Injunctions such as that issued by the lower court in this case have been approved by our Supreme Court. E.g., Daraban v Redford Twp, 383 Mich 497; 176 NW2d 598 (1970), Dequindre Development Co v Warren Twp, 359 Mich 634; 103 NW2d 600 (1960), Industrial Land Co v Birmingham, 346 Mich 667; 78 NW2d 656 (1956). The trial court heard testimony concerning the proposed use and concluded that it was reasonable and would have no deleterious effect on the existing residential area. Our review of the record confirms his assessment; the injunction was warranted.
Affirmed.
*566N. J. Kaufman, P. J., concurred.We will not reverse or modify the trial court’s decision in an equity case unless we are convinced that we would have reached a different decision had we occupied the position of the trial court. Ford v Howard, 59 Mich App 548; 229 NW2d 841 (1975). Insofar as our review of the record convinces us that the trial court correctly ruled that the ordinance was unreasonable as applied to plaintiffs property, see infra, the alleged errors upon which defendants base this issue do not warrant reversal or modification of the lower court’s judgment.
Those witnesses included an experienced real estate appraiser, an architect and consulting city planner, an accoustical engineer employed by a testing laboratory specializing in the evaluation of accoustical environment, and a real estate broker and appraiser.

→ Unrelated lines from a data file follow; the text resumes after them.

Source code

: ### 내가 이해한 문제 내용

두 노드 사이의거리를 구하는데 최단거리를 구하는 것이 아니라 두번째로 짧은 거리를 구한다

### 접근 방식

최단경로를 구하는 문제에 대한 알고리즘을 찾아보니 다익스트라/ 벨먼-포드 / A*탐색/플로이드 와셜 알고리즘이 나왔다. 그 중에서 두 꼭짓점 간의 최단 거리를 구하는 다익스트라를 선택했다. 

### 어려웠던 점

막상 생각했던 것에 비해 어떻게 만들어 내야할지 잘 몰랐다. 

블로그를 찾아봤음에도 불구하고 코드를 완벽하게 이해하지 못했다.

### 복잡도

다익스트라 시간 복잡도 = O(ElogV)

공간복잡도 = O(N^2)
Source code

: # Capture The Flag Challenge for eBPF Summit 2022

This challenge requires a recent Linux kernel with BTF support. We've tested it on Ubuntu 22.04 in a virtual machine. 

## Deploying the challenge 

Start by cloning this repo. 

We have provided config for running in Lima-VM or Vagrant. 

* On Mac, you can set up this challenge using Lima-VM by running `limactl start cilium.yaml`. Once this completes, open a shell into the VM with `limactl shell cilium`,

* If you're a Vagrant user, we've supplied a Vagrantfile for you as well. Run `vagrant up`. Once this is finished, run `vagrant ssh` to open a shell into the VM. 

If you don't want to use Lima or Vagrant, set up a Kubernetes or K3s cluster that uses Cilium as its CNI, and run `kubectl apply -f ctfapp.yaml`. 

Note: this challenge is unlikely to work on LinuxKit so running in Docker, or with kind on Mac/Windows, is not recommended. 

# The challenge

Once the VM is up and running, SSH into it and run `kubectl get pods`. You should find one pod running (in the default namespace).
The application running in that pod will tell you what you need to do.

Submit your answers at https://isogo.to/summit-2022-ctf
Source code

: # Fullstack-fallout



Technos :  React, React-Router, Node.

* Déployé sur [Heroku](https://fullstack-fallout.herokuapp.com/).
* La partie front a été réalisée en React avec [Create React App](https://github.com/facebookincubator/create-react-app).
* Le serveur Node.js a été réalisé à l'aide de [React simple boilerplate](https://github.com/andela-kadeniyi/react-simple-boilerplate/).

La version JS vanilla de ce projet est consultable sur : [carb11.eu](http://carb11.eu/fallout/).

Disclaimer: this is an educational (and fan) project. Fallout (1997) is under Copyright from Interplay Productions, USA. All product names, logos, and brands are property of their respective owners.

One of plaintiffs witnesses testified that a berm 10 to 12 feet high would be necessary to buffer the parcel. Defendants’ witness proposed that a berm 5 feet high and 27 feet wide could be built and still leave room for a cluster development of 5 units. (That proposal would leave 13 feet between the berm and the unit closest to it.) We infer that a larger berm would leave yet less room for the development, and in this regard it is significant that plaintiffs witnesses testified that there simply was not enough room on the parcel to construct both a berm and a marketable housing development.
The only comparable cluster development in the area was a "financial disaster” for its owner because of the greatly depressed market value of the lots abutting Telegraph Road.